I’ve developed in a few different environments, including multi-tier ones with middle tier Java app servers and stuff, but it always seemed pretty straightforward to serve something directly from disk. And in the case of PHP, everything is served from disk. There’s no middleware to speak of, so you can throw a robots.txt file in place and it “just works”. With Django, it’s slightly different because of two things:

  1. Django shouldn’t be serving static content (and therefore makes it a little inconvenient though not impossible to do so).
  2. Django works kinda like an application server that expects to receive URLs, and expects there to be some configuration in place telling it how to deal with that URL.
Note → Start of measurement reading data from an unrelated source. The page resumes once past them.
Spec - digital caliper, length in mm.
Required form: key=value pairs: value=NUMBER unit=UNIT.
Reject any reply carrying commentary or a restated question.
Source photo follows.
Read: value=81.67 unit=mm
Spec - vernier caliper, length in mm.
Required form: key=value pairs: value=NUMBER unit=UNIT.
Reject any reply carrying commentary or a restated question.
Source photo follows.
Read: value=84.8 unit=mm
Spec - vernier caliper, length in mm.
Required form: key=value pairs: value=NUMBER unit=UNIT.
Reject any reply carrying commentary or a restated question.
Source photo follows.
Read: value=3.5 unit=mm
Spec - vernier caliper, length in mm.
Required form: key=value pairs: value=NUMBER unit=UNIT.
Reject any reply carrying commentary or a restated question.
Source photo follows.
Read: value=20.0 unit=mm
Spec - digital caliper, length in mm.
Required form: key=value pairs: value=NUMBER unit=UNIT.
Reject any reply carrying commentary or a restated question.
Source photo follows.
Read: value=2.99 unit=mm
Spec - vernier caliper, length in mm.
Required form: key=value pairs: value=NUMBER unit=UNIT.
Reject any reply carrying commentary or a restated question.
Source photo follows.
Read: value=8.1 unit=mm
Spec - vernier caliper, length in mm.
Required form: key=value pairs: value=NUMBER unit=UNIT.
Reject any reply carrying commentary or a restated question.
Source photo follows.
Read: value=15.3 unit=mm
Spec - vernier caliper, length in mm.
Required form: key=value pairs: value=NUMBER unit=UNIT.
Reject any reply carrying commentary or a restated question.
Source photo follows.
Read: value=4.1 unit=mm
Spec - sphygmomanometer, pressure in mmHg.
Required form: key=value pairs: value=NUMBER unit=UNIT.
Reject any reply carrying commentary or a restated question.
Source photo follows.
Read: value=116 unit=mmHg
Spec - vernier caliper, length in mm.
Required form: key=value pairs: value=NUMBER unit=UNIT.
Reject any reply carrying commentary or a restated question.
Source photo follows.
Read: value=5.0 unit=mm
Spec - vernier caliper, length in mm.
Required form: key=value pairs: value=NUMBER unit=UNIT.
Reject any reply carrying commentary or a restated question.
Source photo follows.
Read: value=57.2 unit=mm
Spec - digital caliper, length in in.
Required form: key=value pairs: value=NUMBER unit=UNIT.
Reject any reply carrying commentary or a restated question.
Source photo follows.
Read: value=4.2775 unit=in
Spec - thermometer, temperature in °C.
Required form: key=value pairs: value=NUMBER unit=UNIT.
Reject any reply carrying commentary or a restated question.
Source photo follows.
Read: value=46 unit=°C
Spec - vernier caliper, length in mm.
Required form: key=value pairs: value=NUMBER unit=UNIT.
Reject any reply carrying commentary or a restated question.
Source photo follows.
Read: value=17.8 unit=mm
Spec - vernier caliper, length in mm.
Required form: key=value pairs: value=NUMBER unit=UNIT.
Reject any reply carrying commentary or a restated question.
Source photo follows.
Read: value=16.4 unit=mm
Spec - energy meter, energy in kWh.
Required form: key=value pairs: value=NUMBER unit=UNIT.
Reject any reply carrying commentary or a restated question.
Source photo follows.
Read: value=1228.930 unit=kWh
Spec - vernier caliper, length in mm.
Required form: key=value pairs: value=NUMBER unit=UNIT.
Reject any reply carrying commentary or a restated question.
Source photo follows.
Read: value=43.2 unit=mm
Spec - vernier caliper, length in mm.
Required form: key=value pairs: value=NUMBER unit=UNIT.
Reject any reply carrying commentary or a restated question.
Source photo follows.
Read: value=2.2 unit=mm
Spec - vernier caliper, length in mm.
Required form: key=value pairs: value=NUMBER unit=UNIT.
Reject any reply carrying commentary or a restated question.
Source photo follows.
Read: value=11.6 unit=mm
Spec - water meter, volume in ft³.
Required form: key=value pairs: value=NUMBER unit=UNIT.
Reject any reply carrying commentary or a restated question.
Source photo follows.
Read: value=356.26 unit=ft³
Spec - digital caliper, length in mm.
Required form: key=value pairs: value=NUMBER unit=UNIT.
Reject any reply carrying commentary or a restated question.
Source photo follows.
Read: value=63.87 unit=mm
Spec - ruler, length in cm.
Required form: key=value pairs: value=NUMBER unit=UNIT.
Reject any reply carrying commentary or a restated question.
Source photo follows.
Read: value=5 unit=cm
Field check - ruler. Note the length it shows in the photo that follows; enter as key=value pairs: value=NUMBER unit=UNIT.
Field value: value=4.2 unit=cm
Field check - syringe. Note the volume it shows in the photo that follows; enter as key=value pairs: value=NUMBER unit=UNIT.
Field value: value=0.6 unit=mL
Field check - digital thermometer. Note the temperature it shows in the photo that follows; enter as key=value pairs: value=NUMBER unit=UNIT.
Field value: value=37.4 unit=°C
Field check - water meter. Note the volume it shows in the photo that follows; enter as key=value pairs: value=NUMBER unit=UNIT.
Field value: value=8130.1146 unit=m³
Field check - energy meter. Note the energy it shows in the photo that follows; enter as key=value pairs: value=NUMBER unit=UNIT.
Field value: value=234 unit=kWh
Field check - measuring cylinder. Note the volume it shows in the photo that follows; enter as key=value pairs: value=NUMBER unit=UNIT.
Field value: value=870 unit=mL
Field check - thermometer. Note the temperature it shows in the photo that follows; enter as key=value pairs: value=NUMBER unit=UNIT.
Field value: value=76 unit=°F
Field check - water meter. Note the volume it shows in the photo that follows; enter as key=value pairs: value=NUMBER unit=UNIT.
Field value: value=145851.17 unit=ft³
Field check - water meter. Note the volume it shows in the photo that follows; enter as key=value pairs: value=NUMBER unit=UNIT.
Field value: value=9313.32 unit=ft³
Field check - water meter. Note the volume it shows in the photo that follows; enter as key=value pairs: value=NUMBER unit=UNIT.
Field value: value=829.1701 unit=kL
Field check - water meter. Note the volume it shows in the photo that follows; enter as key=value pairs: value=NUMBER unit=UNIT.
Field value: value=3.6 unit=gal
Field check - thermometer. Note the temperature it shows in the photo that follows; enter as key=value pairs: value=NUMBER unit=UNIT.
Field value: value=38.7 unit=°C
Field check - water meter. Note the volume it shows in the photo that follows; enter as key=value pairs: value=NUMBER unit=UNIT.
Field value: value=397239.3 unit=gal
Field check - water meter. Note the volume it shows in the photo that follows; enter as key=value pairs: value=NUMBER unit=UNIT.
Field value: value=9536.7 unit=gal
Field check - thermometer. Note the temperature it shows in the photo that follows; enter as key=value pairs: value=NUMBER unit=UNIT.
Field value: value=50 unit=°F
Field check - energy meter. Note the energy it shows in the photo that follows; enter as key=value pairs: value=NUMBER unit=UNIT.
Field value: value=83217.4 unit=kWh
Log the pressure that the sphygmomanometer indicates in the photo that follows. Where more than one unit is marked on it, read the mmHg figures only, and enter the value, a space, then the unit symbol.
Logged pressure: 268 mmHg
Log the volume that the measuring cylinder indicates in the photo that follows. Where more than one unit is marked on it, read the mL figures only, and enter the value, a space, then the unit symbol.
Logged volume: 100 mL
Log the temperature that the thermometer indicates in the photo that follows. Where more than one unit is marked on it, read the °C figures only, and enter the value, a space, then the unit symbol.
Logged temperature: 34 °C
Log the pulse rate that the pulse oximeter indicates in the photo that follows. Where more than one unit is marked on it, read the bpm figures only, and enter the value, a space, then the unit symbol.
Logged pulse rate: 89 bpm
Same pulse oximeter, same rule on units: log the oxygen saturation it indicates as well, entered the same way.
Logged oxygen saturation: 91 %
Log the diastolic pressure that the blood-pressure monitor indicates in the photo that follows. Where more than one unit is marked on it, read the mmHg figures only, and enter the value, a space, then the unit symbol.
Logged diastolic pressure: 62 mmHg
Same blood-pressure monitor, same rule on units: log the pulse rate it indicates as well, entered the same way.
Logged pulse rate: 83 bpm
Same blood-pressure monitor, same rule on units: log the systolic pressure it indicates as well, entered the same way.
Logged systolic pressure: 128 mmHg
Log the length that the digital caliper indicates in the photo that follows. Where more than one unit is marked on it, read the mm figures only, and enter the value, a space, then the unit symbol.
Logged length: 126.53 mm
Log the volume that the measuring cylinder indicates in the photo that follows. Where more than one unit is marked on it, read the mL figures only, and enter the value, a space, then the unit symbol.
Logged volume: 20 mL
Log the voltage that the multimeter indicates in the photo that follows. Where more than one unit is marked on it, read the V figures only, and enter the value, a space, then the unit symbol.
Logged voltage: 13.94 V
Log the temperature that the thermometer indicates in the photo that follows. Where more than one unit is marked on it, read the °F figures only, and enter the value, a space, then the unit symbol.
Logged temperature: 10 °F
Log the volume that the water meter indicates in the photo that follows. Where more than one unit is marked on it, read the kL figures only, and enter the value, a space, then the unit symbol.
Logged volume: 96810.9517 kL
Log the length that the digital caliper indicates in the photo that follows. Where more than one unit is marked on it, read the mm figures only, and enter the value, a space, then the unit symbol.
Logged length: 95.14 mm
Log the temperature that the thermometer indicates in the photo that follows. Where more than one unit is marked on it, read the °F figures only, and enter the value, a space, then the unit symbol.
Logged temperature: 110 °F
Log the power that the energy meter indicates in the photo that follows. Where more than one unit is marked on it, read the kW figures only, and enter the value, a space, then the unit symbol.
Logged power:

If you have Django serving static content, you’re wasting resources, so I’m not covering that here. My web host is webfaction, and they give you access to the configuration of your own Apache instance in addition to your Django installation’s configuration (in fact, I’m just running an svn checkout of django-trunk), so this gives you a lot of flexibility in how you deal with static files like CSS, images, or a robots.txt file. To handle robots.txt on my “staging” version of my site, I added the following lines to my apache httpd.conf file:

LoadModule alias_module modules/mod_alias.so
<Location "/robots.txt">
 SetHandler None
</Location>
alias /robots.txt /home/myusername/webapps/mywsgiapp/htdocs/robots.txt

If you don’t add mod_alias, you’ll get an error saying that the keyword “alias” is a misspelling or is not supported by Apache. I use “<Location>” here instead of “<File>” or “<Directory>” because I’m applying the rule only to incoming requests for “/robots.txt” explicitly, and it isn’t likely that I’ll have more than one way of reaching that file, since I’m not aware of engines that look for robots.txt in some other way. <Directory> applies rules to an entire directory and its subdirectories, and <File> applies rules to a file on disk so the rules will apply even if there’s more than one URL that maps to the file.

  • http://www.b-list.org/ James Bennett

    You may want to look at this application, which allows you to manage your robots.txt rules through the admin and generates the file on the fly for you from within Django:

    http://bitbucket.org/jezdez/django-robots/src/

  • m0j0

    Thanks — I’ll check it out!

  • http://blog.dscpl.com.au Graham Dumpleton

    You aren’t clear on whether you might be using mod_python, mod_wsgi or something else. In general, using ‘SetHandler None’ inside of ‘Location’ directive for URL is only needed for mod_python, it is not needed for mod_wsgi or other hosting mechanisms. For more information of handling overlaying of static files such as robots.txt and favicon.ico when using mod_wsgi see ‘http://code.google.com/p/modwsgi/wiki/ConfigurationGuidelines#Hosting_Of_Static_Files’.

  • m0j0

    Thanks, Graham,

    I am, in fact, using mod_wsgi. I simply missed that bit in the documentation. Thanks for pointing it out.

  • http://just-digital.net/ Django developer

    Thanks for posting m0j0, infact I’ve used this setup for /favicon.ico and /humans.txt too.